Format the data below as a numbered list, leaving out any blank lines.

Stored data
-- Start --
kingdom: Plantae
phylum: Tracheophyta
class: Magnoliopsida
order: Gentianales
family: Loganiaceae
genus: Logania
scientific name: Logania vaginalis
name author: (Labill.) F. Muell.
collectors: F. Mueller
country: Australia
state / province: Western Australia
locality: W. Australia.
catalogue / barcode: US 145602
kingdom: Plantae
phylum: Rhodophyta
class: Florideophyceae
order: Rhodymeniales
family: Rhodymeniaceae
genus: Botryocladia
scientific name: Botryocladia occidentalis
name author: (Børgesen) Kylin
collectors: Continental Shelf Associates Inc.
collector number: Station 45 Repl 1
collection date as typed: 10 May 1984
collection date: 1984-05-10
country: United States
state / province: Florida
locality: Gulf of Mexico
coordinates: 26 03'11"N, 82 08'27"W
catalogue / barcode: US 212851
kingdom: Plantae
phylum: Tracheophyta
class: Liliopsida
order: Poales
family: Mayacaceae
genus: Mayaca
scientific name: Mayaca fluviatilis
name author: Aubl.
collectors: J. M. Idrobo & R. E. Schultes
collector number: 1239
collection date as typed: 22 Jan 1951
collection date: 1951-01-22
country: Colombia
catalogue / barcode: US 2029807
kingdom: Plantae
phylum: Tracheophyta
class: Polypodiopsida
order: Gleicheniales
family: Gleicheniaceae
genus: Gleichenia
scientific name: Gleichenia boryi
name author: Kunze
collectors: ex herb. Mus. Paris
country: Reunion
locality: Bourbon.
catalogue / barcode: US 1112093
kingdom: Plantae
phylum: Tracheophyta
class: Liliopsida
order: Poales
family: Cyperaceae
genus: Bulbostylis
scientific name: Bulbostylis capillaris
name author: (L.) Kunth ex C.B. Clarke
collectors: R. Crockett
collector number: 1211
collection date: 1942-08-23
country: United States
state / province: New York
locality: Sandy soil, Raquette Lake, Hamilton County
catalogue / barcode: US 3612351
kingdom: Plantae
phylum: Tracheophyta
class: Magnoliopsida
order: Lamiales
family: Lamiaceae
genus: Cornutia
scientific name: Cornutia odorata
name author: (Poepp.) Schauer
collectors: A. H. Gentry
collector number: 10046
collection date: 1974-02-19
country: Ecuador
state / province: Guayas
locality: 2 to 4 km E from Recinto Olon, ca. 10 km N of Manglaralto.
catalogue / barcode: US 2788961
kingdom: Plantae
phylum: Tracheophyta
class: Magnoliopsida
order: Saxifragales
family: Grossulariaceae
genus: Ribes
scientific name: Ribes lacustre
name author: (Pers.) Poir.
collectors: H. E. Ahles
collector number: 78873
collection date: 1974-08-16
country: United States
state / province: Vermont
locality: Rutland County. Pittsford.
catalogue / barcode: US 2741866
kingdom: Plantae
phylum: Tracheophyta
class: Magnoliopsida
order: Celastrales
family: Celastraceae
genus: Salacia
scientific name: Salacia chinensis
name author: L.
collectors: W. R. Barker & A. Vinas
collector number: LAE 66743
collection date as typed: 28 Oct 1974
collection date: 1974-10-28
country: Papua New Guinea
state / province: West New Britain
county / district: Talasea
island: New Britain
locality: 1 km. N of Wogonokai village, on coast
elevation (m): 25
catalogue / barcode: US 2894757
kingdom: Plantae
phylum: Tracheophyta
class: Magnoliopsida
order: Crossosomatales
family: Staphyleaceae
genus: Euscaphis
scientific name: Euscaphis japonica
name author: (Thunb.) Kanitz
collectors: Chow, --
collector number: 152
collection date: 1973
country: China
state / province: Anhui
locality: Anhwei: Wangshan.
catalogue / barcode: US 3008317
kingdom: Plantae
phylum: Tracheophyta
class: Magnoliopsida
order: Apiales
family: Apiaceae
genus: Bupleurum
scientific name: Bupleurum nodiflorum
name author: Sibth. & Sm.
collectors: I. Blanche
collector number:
-- End --
# EXERCISE OUTPUT
1. kingdom: Plantae
2. phylum: Tracheophyta
3. class: Magnoliopsida
4. order: Gentianales
5. family: Loganiaceae
6. genus: Logania
7. scientific name: Logania vaginalis
8. name author: (Labill.) F. Muell.
9. collectors: F. Mueller
10. country: Australia
11. state / province: Western Australia
12. locality: W. Australia.
13. catalogue / barcode: US 145602
14. kingdom: Plantae
15. phylum: Rhodophyta
16. class: Florideophyceae
17. order: Rhodymeniales
18. family: Rhodymeniaceae
19. genus: Botryocladia
20. scientific name: Botryocladia occidentalis
21. name author: (Børgesen) Kylin
22. collectors: Continental Shelf Associates Inc.
23. collector number: Station 45 Repl 1
24. collection date as typed: 10 May 1984
25. collection date: 1984-05-10
26. country: United States
27. state / province: Florida
28. locality: Gulf of Mexico
29. coordinates: 26 03'11"N, 82 08'27"W
30. catalogue / barcode: US 212851
31. kingdom: Plantae
32. phylum: Tracheophyta
33. class: Liliopsida
34. order: Poales
35. family: Mayacaceae
36. genus: Mayaca
37. scientific name: Mayaca fluviatilis
38. name author: Aubl.
39. collectors: J. M. Idrobo & R. E. Schultes
40. collector number: 1239
41. collection date as typed: 22 Jan 1951
42. collection date: 1951-01-22
43. country: Colombia
44. catalogue / barcode: US 2029807
45. kingdom: Plantae
46. phylum: Tracheophyta
47. class: Polypodiopsida
48. order: Gleicheniales
49. family: Gleicheniaceae
50. genus: Gleichenia
51. scientific name: Gleichenia boryi
52. name author: Kunze
53. collectors: ex herb. Mus. Paris
54. country: Reunion
55. locality: Bourbon.
56. catalogue / barcode: US 1112093
57. kingdom: Plantae
58. phylum: Tracheophyta
59. class: Liliopsida
60. order: Poales
61. family: Cyperaceae
62. genus: Bulbostylis
63. scientific name: Bulbostylis capillaris
64. name author: (L.) Kunth ex C.B. Clarke
65. collectors: R. Crockett
66. collector number: 1211
67. collection date: 1942-08-23
68. country: United States
69. state / province: New York
70. locality: Sandy soil, Raquette Lake, Hamilton County
71. catalogue / barcode: US 3612351
72. kingdom: Plantae
73. phylum: Tracheophyta
74. class: Magnoliopsida
75. order: Lamiales
76. family: Lamiaceae
77. genus: Cornutia
78. scientific name: Cornutia odorata
79. name author: (Poepp.) Schauer
80. collectors: A. H. Gentry
81. collector number: 10046
82. collection date: 1974-02-19
83. country: Ecuador
84. state / province: Guayas
85. locality: 2 to 4 km E from Recinto Olon, ca. 10 km N of Manglaralto.
86. catalogue / barcode: US 2788961
87. kingdom: Plantae
88. phylum: Tracheophyta
89. class: Magnoliopsida
90. order: Saxifragales
91. family: Grossulariaceae
92. genus: Ribes
93. scientific name: Ribes lacustre
94. name author: (Pers.) Poir.
95. collectors: H. E. Ahles
96. collector number: 78873
97. collection date: 1974-08-16
98. country: United States
99. state / province: Vermont
100. locality: Rutland County. Pittsford.
101. catalogue / barcode: US 2741866
102. kingdom: Plantae
103. phylum: Tracheophyta
104. class: Magnoliopsida
105. order: Celastrales
106. family: Celastraceae
107. genus: Salacia
108. scientific name: Salacia chinensis
109. name author: L.
110. collectors: W. R. Barker & A. Vinas
111. collector number: LAE 66743
112. collection date as typed: 28 Oct 1974
113. collection date: 1974-10-28
114. country: Papua New Guinea
115. state / province: West New Britain
116. county / district: Talasea
117. island: New Britain
118. locality: 1 km. N of Wogonokai village, on coast
119. elevation (m): 25
120. catalogue / barcode: US 2894757
121. kingdom: Plantae
122. phylum: Tracheophyta
123. class: Magnoliopsida
124. order: Crossosomatales
125. family: Staphyleaceae
126. genus: Euscaphis
127. scientific name: Euscaphis japonica
128. name author: (Thunb.) Kanitz
129. collectors: Chow, --
130. collector number: 152
131. collection date: 1973
132. country: China
133. state / province: Anhui
134. locality: Anhwei: Wangshan.
135. catalogue / barcode: US 3008317
136. kingdom: Plantae
137. phylum: Tracheophyta
138. class: Magnoliopsida
139. order: Apiales
140. family: Apiaceae
141. genus: Bupleurum
142. scientific name: Bupleurum nodiflorum
143. name author: Sibth. & Sm.
144. collectors: I. Blanche
145. collector number:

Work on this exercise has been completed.